PROBLEM:
Write out every row below word for word, leaving out the pictures.

** INPUT DATA follows **

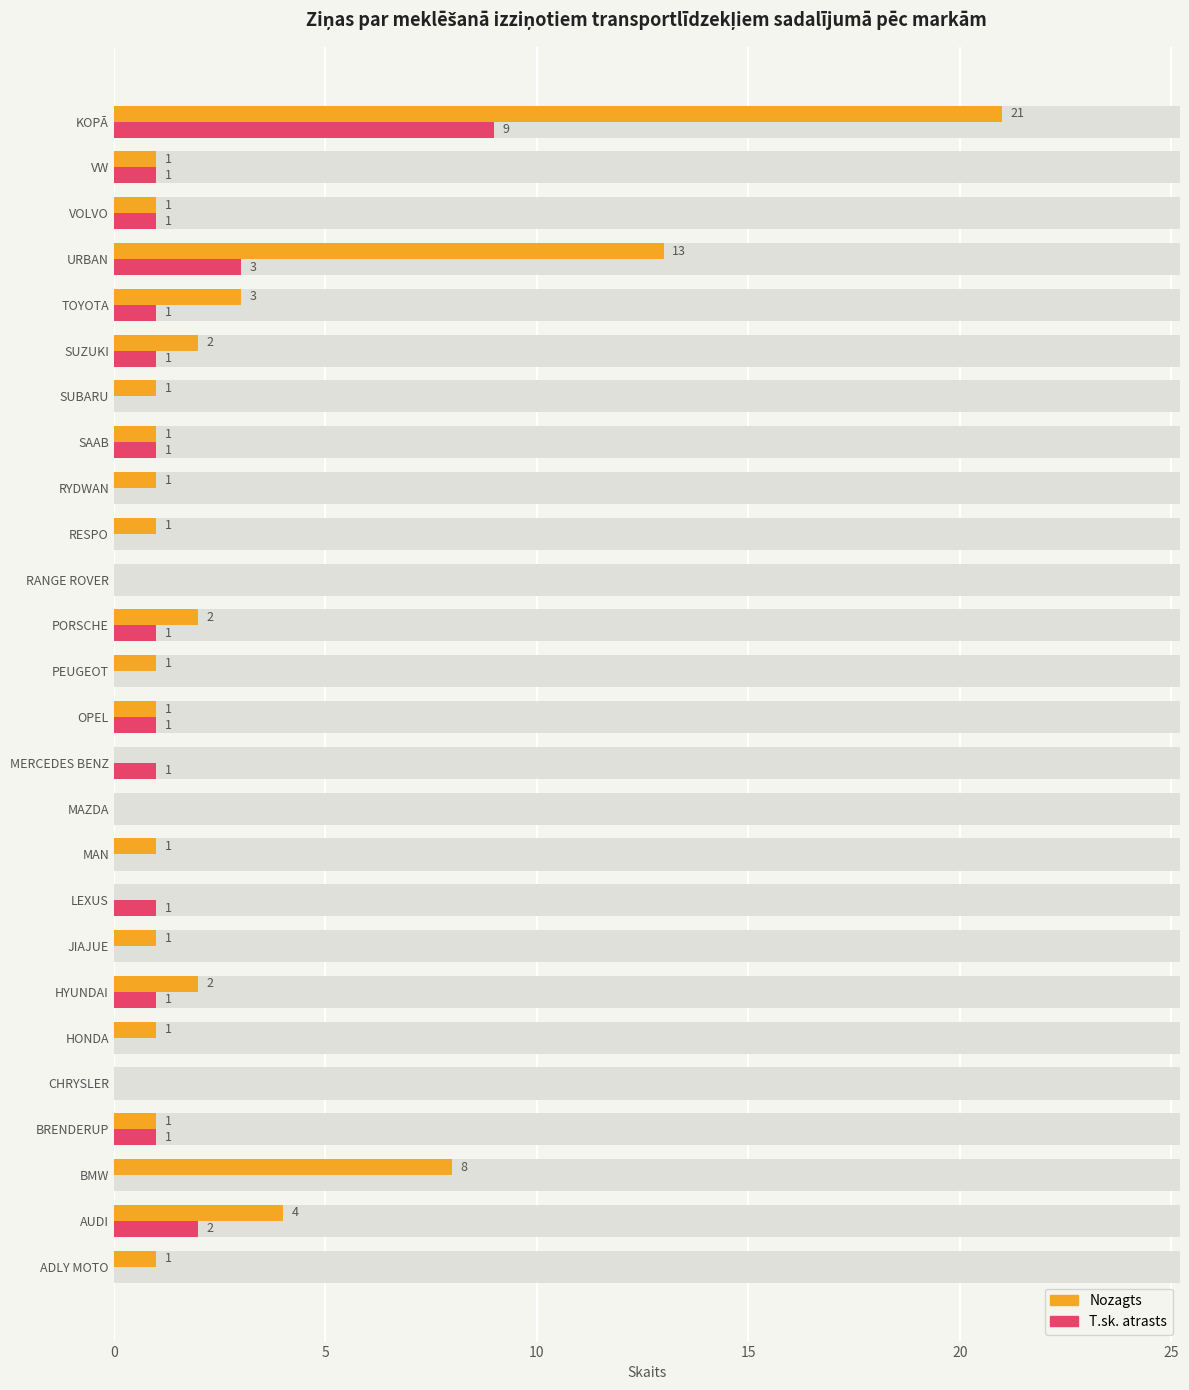

Are the bars horizontal?

Yes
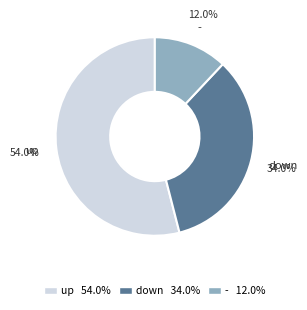

To the nearest percent, what portion does up represent?

54%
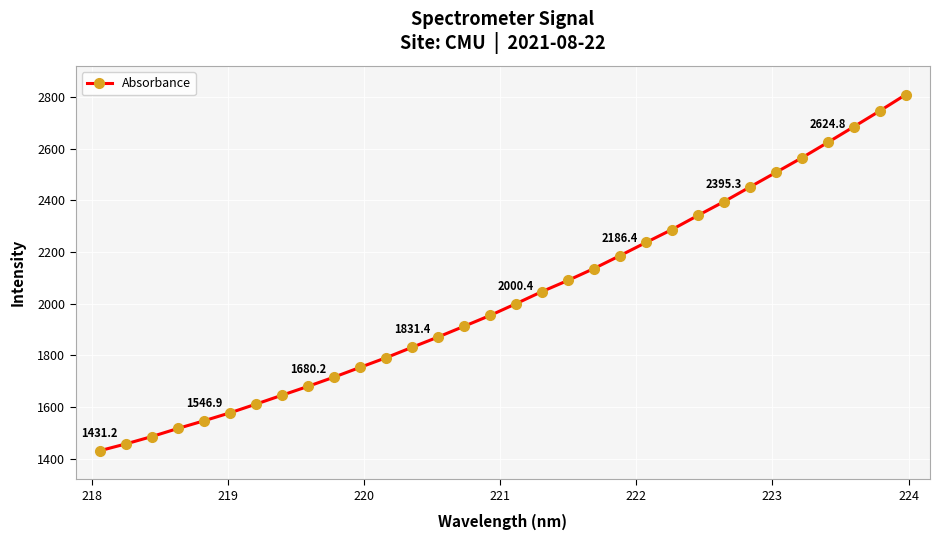

What is the maximum value shown in the chart?

2809.8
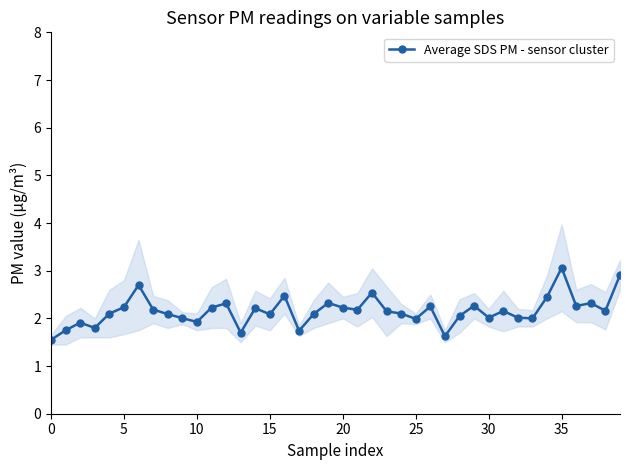

What is the ratio of the value at 23 to the value at 12?

0.9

** End of INPUT DATA **

ANSWER BOX:
Are the bars horizontal?

Yes

To the nearest percent, what portion does up represent?

54%

What is the maximum value shown in the chart?

2809.8

What is the ratio of the value at 23 to the value at 12?

0.9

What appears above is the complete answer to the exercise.